Per la prima volta l’estrema destra potrebbe governare un Land: raggiunto il 44,2% dei voti. Affluenza record. La Cdu dimezza i consensi

L’AfD trionfa alle urne in Sassonia-Anhalt, scocca l’ora di Siegmund: «Scritta la storia»

Il voto di questo 6 settembre è una cesura per la Germania, e avrà un impatto su Berlino. Alternative fuer Deutschland trionfa nella Sassonia-Anhalt, spinta da un’affluenza record, per il piccolo Land dell’est, mentre la Cdu affonda. E scocca l’ora di Ulrich Siegmund, il 35enne con un programma di estrema destra che sfonda anche tra i giovani. L’astro nascente di Afd ha scioccato il Paese con promesse radicali conquistando la sua gente, e il risultato è un 44,2% dei voti, in base alle proiezioni serali. Non è la maggioranza assoluta e dunque a caldo ha dichiarato: «Non so ancora se sarò ministro presidente, ma abbiamo già scritto la storia». Che possa formare un esecutivo, dipenderà da chi gli tenderà la mano. E la rossobruna Sahra Wagenknecht, col suo Bsw, le cui sorti sono sul filo, sarebbe pronta a farlo.

Lo sconforto

A Magdeburgo, al Maritim Hote, lo sconforto avvolge invece il party elettorale dei cristiano-democratici, precipitati al 18%, la metà delle preferenze dell’ultima volta. E le parole del governatore uscente Sven Schulze aprono lo scontro nella Cdu: «Sono loro il partito più forte. Dobbiamo affrontare la situazione. Questa è la democrazia, la gente è andata a votare in massa, come mai prima». Toni che fanno capire cosa stia accadendo nel partito di Friedrich Merz, dove la tenuta del cordone sanitario che isola l’ultradestra vacilla. E il Kanzler dal pugno duro che voleva dimezzare Afd è adesso a rischio.

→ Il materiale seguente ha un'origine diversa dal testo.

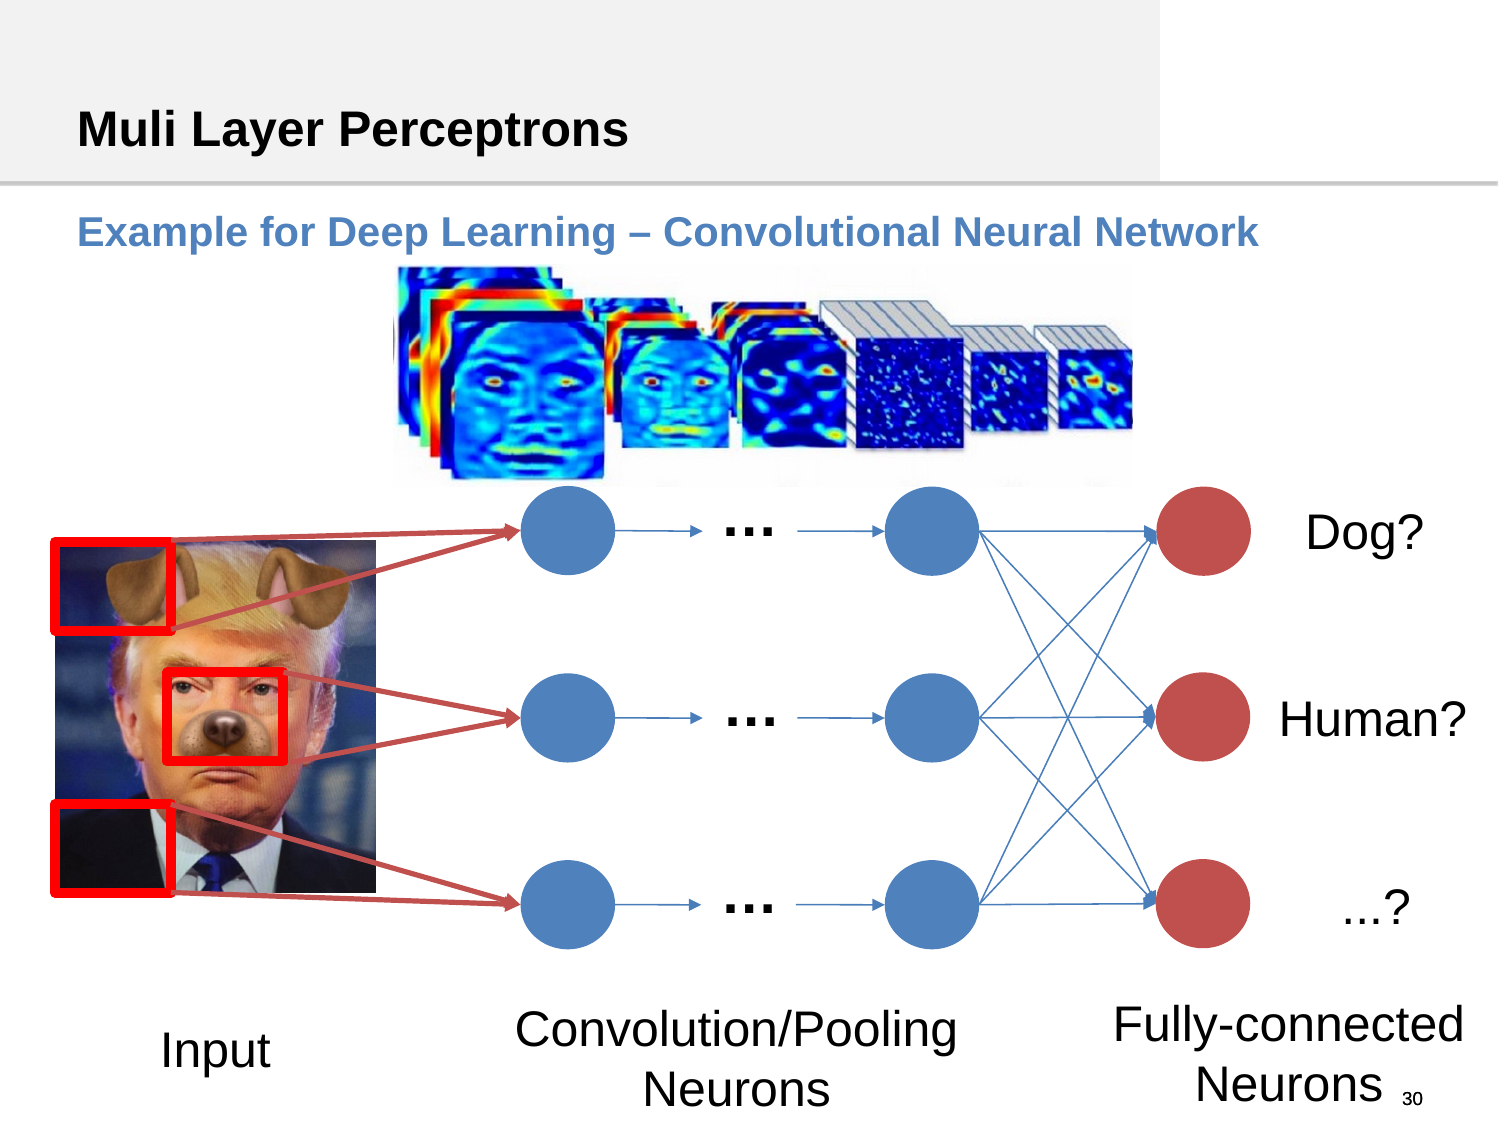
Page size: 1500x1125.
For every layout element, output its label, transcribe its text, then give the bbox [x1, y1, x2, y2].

Dalla capitale, i partiti di governo Verdi e Linke blindano il cosiddetto Brandmauer, il cordone sanitario, «nessuna collaborazione con un partito di estrema destra». Nelle prossime ore ci sarà da tener d’occhio però un altro risultato importante se non decisivo: quello del Bsw di Sahra Wagenknecht, che a caldo ha già teso la mano a Siegmund. Se le proiezioni di Ard la danno stabilmente al 5,1%, quella della Zdf la lasciano al 4,8%, sotto la soglia di sbarramento. Proprio il partito della politica fuoriuscita dalla Linke contestando gli aiuti all’Ucraina, come Afd che è su posizione filorusse, farà da ago da bilancia, nella complessa partita per il primo eventuale governo dei populisti, e questo nella regione in cui i servizi segreti li classificano come «sicuramente estremisti di destra». Alice Weidel e Tino Chrupalla stentano a contenere l’euforia. «È un risultato storico, sensazionale», ha affermato la copresidente federale di Alternativa.